A música rasga o peito e reverencia a complexidade poética de Elvira. É sobre dor, prazer, paixão? Não, é sobre a aceitação: “Errei, pequei aos olhos dos homens, descobrindo o meu caminho, não pisando a areia movediça”, diz a música, levando à consciência sobre a necessidade de se ser livre e feliz. E a liberdade se espalha numa tonalidade primorosa. A voz está segura e confiante, o som invade o cenário e casa-se com a melodia até tudo explodir num refrão que alivia a tensão e resolve a harmonia com inteligência e bom gosto.

 

“Xikala Vitu”, o mesmo que sem nome, continua aqui a fazer subir o álbum e traz ao arrepio dessa viagem rítmica outros brilhos, outros sentidos. Aqui, Elvira recolhe-se mais, divide seus quatro minutos de dor com Sizaquel e Jenny, que também, no fundo, dão drama à música. Uma melodia que dói, que arrebata e nos traz à memória a covarde moda de assassinatos de parceiras em Moçambique. E questiona: “Como te chamarei se comeste a minha boca? Como te escutarei se grelhaste a minha orelha? Como irei brincar contigo se cozinhaste os meus seios?

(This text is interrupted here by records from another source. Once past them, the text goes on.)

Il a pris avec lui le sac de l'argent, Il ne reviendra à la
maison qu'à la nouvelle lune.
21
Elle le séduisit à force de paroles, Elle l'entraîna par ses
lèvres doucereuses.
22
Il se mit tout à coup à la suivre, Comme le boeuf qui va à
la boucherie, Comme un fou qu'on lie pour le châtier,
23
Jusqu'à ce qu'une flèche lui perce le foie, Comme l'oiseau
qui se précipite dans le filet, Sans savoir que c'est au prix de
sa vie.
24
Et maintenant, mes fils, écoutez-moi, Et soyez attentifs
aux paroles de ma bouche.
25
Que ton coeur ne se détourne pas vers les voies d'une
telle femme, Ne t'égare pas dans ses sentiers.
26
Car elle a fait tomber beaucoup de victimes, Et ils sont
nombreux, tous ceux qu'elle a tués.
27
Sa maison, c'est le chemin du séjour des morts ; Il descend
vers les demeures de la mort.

E as tripas o guisado?”

 

Elvira deita fertilizante nas suas canções melancólicas, e duas delas espraiam-se mesmo pelas lágrimas. Uma delas, Grito da Criança, é o auge de tudo o que Elvira sente e viveu: uma maratona por toda a sua geografia musical e afetiva, tempestade de bateria e melodia, uma crónica da crueldade do abandono familiar, uma obsessão pela moral e um fatalismo pelo caos que vivemos. A outra música, Coração de Pedra, um choro de outra mulher, é útil porque desmente a falácia de que toda a mulher-mãe é protetora.